Она вспомнила их походы — в Уолворт, к служанкам с больными ногами, на собрания по тому или иному поводу, их мелкие акты милосердия и самоотверженности, которые естественно вытекали из точного знания, что они должны делать; их приятельниц, их вкусы и привычки. Ей представилось, будто все это песчинки, которые падают, падают сквозь бесчисленные дни, творя воздух, плоть и фон жизни. Пока она думала, Хьюит наблюдал за ней.
— Вы были счастливы? — спросил он.
Она опять задумалась, Хьюит вернул ее к необычайно острому осознанию себя самой.
— И да и нет, — ответила она. — Я была счастлива, и мне было скверно. Вы представить себе не можете, что такое быть девушкой. — Она посмотрела ему в глаза. — Сплошные страхи и муки, — сказала она, не отрывая от него взгляда, словно стараясь разглядеть малейший намек на насмешку.
— Я вам верю. — Он ответил ей совершенно искренним взглядом.

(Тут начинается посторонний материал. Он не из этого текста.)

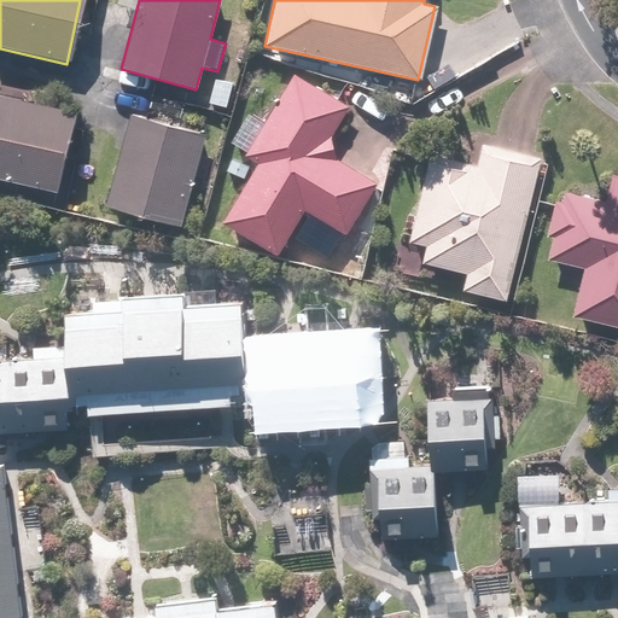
[(350,108),(295,74),(264,124),(249,115),(231,144),(248,153),(245,157),(258,164),(222,223),(278,256),(305,211),(347,235),(378,184),(337,159),(332,136),(350,108)]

— Эти женщины на улицах… — сказала она.
— Проститутки?
Она кивнула.
— То, о чем приходится гадать…
— Вам никогда не объясняли?
Она покачала головой.
— И потом… — Она начала и умолкла. Они приблизились к огромной части ее жизни, в которую никто никогда не проникал. Все, что она рассказывала об отце и тетушках, о прогулках в Ричмондском парке, об их ежедневных занятиях, было лишь на поверхности. Хьюит смотрел на нее. Он хочет, чтобы она описала и это тоже? Почему он сидит так близко и не сводит с нее глаз? Почему бы им не покончить с этими мучительными изысканиями? Почему бы просто не поцеловаться? Она хотела поцеловать его. Но вместо этого продолжала говорить слова:
— Девушка более одинока, чем юноша. Никого не интересует, что она делает. От нее ничего не ждут. Люди не слушают, что она говорит, — разве если она очень красива… А люблю я вот что, — добавила она с воодушевлением, как будто вспомнила что-то очень приятное. — Я люблю гулять по Ричмондскому парку и петь сама себе, зная, что до этого никому нет совершенно никакого дела. Мне нравится наблюдать — как мы наблюдали за вами, когда вы нас не видели, — мне нравится, что при этом я чувствую свободу, это все равно как быть ветром или морем. — Она отвернулась, вытянув вперед руки, и посмотрела на море. Оно было еще ярко-синим и простиралось вдаль, на сколько хватал глаз, но свет, отражавшийся от него, стал желтее, а облака окрасились в розоватый оттенок.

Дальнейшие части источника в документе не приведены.